A coalition of conservative groups, led by Tea Party Patriots Action, has trained about 6,000 Americans to be poll workers and poll watchers for the November election.

Many of these trained election workers will be in key battleground states such as Arizona, Nevada, Pennsylvania, and Wisconsin. Training election workers hasn’t always been a priority on the right.

But after many Republicans were suspicious about aspects of the 2020 election, becoming poll workers and poll watchers presented a chance to get involved, said Jenny Beth Martin, the honorary chair of Tea Party Patriots Action, which has about 3 million members nationally.
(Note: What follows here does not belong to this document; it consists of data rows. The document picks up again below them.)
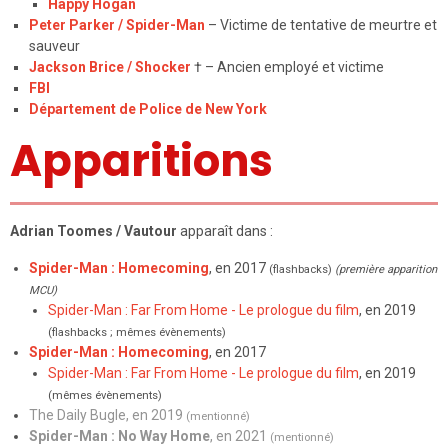
Happy Hogan
Peter Parker / Spider-Man
– Victime de tentative de meurtre et
sauveur
Jackson Brice / Shocker
† – Ancien employé et victime
FBI
Département de Police de New York
Apparitions
Adrian Toomes / Vautour
apparaît dans :
Spider-Man : Homecoming
, en 2017
(flashbacks)
(première apparition
MCU)
Spider-Man : Far From Home - Le prologue du film
, en 2019
(flashbacks ; mêmes évènements)
Spider-Man : Homecoming
, en 2017
Spider-Man : Far From Home - Le prologue du film
, en 2019
(mêmes évènements)
The Daily Bugle
, en 2019
(mentionné)
Spider-Man : No Way Home
, en 2021
(mentionné)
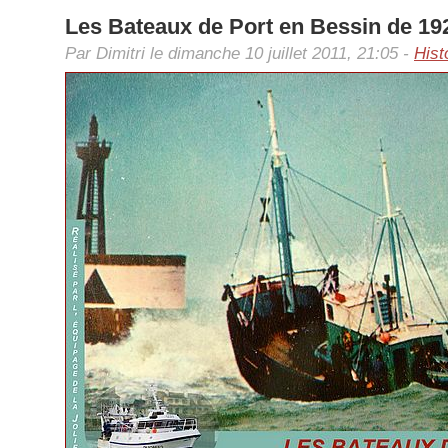
Les Bateaux de Port en Bessin de 19
Par Dimitri le dimanche 10 juillet 2011, 21:05 -
Hist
“After 2020, people didn’t trust the election. We wanted to help take those concerns about the integrity of elections and turn them into action and that is what I have tried to do for the last 19 months,” Martin told Inside Sources.

Tea Party Patriots Action is working with state groups such as the Virginia Institute for Public Policy, VoterGA, Michigan Fair Elections, and Audit the Vote PA, as well as with top staffers from national groups such as the Conservative Partnership Institute, Heritage Action, and the Honest Elections Project.
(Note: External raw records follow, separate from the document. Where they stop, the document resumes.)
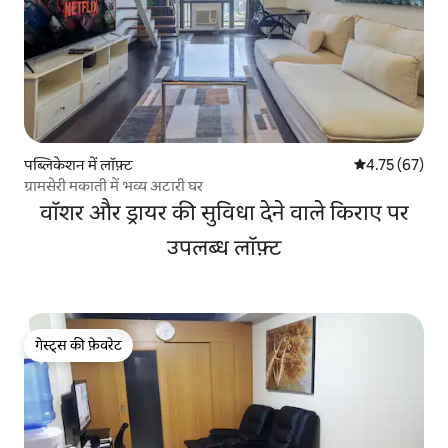
पब्लिकेशन में लॉफ़्ट
औसत रेटिंग 5 में 
4.75 (67)
ग्रामसेरी मकाती में भव्य अटारी घर
वॉशर और ड्रायर की सुविधा देने वाले किराए पर
उपलब्ध लॉफ़्ट
गेस्ट्स की फ़ेवरेट
गेस्ट्स की फ़ेवरेट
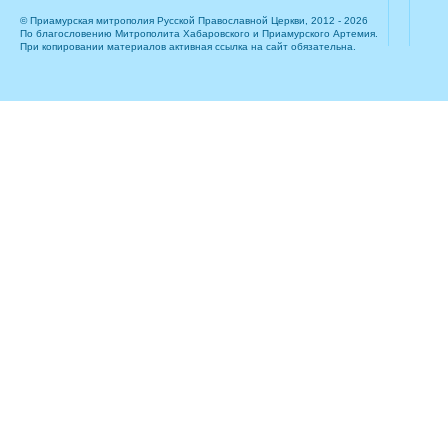
© Приамурская митрополия Русской Православной Церкви, 2012 - 2026
По благословению Митрополита Хабаровского и Приамурского Артемия.
При копировании материалов активная ссылка на сайт обязательна.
At the training summits across the United States, Tea Party Patriots Action has encouraged trainees to either join or start a county election integrity task force.

So far, 305 county task forces were established in 10 states; Arizona, Nevada, Michigan, Wisconsin, Georgia, Florida, North Carolina, Colorado, Texas, and Pennsylvania, Martin told Inside Sources.

Meanwhile, the left has spent significant resources toward election infrastructure.

The left-leaning Center for Tech and Civic Life–known for distributing $350 million in controversial election grants from Facebook founder Mark Zuckerberg during the 2020 election cycle–launched a five-year $80 million program to train election officials in election offices.

While Zuckerberg is not involved, the new program called the U.S. Alliance for Election Excellence is bankrolled by The Audacious Project, which is backed largely by big tech billionaires.

Meanwhile, liberal commentators have cast aspersions on conservatives becoming election workers, as Michael Sozan, a senior fellow for the Center for American Progress, did in an article while arguing about the need for more election workers.

“Importantly, poll workers must perform their assignments impartially and using keen judgment, and they must not disrupt or interfere with election administration,” Sozan wrote. “Impartiality is especially critical at a time when some conservative activists have launched a coordinated effort to recruit and train people with a political agenda to serve as poll watchers.”

Martin contends citizens at the grassroots level want to restore faith in elections.

“Volunteers are not just complaining about a problem but are taking the time to learn how to solve problems and then taking action based on that training,” Martin said.

Tea Party Patriots Action held election integrity tours in Arizona, Nevada, Pennsylvania, and Wisconsin. The group held 150 online training sessions. It participated in election integrity summits hosted by the Conservative Partnership Institute in Georgia, Arizona, Pennsylvania, Michigan, Virginia, Florida, North Carolina, and Wisconsin.

“Due to the efforts of great patriots all over Pennsylvania, we have kept drop boxes at a minimum and will have better coverage in terms of trained poll watchers than we ever have before,” Toni Shuppe with Audit the Vote PA, a Pennsylvania organization, said in a statement.

Pennsylvania hosts a tightly contested Senate race this year between Republican Dr. Mehmet Oz and Democrat Lt. Gov. John Fetterman. It was also among the closest contests in the 2020 presidential race.

Arizona was even closer in the 2020 presidential race, and this year has a closely contested Senate race between incumbent Democrat Mark Kelly and GOP challenger Blake McMasters, as well as a competitive governor’s race with Democrat Katie Hobbs, the secretary of state, running against Republican Kari Lake.

“Arizonans are very engaged in the elections process and have learned more about how our statutes and procedures work in the past two years than they have since the founding of our state,” Gina Swoboda, executive director of the Voter Reference Foundation, said in a statement. The group participated in the training. “Arizonans know that we have to be in it to win it and that it is up to citizens to be informed and to participate.”